Set out exactly, line by line, the stretch of data below that begins at the line containing "De un vistazo" and ends at the line containing "付け合わせや飾りには、ピーラーで薄くむいたものを使", with both ends kept.

= = =

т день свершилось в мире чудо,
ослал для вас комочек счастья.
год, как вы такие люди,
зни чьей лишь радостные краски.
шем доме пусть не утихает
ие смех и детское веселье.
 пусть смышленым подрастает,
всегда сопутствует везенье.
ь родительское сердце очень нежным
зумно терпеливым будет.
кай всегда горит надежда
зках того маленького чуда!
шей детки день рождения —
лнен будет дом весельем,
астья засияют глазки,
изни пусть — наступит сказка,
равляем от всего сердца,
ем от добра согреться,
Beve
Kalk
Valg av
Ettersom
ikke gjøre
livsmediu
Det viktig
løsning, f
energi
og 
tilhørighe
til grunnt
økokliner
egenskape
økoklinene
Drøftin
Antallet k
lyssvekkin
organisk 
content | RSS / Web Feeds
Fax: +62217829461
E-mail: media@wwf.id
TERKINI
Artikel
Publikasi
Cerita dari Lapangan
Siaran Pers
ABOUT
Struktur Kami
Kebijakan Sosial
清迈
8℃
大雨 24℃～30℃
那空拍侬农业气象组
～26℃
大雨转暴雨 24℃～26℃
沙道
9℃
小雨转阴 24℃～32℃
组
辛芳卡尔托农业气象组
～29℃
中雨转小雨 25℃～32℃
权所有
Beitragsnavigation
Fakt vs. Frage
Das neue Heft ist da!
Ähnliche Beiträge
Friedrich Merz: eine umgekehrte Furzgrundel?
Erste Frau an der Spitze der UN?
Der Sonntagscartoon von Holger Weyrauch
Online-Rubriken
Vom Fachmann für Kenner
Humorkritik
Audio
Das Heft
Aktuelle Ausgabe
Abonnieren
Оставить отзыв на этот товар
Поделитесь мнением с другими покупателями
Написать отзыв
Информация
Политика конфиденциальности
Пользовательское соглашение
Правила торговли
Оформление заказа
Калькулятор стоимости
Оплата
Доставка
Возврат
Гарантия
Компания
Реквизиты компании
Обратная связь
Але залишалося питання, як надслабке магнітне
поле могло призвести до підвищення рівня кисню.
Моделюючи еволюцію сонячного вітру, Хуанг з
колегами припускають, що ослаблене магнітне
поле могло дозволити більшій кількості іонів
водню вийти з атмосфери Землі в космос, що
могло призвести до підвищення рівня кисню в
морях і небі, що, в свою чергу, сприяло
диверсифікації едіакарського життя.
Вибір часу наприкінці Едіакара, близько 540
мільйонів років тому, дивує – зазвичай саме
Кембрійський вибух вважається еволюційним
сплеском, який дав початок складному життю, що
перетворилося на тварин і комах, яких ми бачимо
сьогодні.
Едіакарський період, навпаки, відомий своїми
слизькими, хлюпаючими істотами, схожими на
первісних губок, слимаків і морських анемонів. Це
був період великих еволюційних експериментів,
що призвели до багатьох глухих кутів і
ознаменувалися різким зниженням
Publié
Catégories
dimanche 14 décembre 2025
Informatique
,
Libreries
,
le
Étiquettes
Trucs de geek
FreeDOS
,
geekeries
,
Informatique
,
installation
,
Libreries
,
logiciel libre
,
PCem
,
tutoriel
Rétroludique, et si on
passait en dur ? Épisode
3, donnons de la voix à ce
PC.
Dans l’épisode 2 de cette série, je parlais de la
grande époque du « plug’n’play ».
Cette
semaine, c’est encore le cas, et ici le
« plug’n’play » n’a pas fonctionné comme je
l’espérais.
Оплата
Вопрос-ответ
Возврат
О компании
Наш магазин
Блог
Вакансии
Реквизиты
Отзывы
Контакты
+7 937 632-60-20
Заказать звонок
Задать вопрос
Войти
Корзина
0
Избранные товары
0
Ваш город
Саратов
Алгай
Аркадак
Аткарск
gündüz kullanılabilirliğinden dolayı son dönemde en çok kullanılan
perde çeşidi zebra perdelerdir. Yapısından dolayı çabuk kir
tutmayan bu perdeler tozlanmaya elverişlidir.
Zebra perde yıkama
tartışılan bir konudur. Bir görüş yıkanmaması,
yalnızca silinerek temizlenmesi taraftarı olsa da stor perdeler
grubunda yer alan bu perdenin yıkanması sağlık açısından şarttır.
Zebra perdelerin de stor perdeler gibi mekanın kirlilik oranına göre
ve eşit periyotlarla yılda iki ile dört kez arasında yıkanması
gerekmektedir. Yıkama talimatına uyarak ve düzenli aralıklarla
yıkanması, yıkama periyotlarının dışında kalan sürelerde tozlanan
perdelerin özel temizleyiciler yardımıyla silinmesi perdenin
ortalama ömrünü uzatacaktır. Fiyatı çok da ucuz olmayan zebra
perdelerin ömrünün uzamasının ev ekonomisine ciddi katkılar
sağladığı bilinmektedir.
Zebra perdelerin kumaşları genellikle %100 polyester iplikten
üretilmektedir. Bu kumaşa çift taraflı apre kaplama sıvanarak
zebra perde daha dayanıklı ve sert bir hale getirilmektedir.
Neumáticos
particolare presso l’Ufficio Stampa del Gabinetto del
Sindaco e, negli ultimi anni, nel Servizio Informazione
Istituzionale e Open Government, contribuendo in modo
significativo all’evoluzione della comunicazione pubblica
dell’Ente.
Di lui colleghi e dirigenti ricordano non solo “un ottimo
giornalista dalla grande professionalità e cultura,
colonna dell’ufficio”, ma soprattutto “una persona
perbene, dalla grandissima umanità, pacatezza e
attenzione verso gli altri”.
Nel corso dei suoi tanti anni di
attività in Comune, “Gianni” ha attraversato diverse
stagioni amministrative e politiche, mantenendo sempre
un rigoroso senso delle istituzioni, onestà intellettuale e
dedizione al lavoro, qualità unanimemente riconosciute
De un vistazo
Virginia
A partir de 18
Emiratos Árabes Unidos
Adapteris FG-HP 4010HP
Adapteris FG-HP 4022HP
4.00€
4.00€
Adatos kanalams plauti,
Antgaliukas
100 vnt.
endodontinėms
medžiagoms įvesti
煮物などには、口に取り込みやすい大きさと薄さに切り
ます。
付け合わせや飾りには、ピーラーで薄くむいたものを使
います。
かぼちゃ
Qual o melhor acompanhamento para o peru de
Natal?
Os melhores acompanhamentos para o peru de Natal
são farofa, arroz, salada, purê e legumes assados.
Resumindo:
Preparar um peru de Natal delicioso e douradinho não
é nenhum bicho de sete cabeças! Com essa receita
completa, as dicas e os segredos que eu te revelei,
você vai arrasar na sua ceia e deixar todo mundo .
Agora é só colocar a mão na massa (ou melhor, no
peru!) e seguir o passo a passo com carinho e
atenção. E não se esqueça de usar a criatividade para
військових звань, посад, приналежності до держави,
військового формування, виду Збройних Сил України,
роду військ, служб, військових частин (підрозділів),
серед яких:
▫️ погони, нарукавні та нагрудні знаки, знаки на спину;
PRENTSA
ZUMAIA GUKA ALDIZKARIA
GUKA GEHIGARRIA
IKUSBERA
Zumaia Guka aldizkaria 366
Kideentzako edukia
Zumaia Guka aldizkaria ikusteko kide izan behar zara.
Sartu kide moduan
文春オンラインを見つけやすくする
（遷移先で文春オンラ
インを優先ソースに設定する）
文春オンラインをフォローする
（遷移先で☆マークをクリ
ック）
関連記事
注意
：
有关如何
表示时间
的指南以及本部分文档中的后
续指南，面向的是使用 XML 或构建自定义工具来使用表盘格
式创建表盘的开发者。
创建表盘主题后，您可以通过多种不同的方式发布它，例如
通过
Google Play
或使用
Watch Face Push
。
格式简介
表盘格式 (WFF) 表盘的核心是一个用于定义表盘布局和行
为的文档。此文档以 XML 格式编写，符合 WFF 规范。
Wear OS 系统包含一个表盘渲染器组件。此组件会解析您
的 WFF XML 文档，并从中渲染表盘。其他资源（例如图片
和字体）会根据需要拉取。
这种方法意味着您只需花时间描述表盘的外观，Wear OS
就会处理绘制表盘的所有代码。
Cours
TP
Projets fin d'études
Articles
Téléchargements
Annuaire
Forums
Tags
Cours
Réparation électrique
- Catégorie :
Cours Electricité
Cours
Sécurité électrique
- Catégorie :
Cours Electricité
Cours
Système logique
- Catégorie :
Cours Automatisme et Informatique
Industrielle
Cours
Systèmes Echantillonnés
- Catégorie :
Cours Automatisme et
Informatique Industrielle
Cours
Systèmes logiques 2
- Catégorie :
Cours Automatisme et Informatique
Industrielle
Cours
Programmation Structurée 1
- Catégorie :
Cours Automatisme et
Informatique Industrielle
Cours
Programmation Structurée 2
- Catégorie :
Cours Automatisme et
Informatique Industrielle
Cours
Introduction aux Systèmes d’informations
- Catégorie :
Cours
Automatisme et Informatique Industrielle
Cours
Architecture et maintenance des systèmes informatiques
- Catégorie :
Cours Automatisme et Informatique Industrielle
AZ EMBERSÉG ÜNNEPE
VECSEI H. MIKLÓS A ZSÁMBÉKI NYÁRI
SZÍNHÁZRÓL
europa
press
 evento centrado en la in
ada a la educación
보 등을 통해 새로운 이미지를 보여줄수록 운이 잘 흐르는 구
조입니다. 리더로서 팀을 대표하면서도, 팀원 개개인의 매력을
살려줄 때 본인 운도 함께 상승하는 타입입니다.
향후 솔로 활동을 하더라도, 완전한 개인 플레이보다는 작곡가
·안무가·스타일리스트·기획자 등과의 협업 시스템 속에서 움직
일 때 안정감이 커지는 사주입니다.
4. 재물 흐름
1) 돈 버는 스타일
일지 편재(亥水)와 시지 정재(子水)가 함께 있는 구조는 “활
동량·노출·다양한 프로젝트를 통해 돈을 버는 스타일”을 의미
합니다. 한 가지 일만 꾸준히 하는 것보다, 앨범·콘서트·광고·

= = =

> Task response:
De un vistazo
Virginia
A partir de 18
Emiratos Árabes Unidos
Adapteris FG-HP 4010HP
Adapteris FG-HP 4022HP
4.00€
4.00€
Adatos kanalams plauti,
Antgaliukas
100 vnt.
endodontinėms
medžiagoms įvesti
煮物などには、口に取り込みやすい大きさと薄さに切り
ます。
付け合わせや飾りには、ピーラーで薄くむいたものを使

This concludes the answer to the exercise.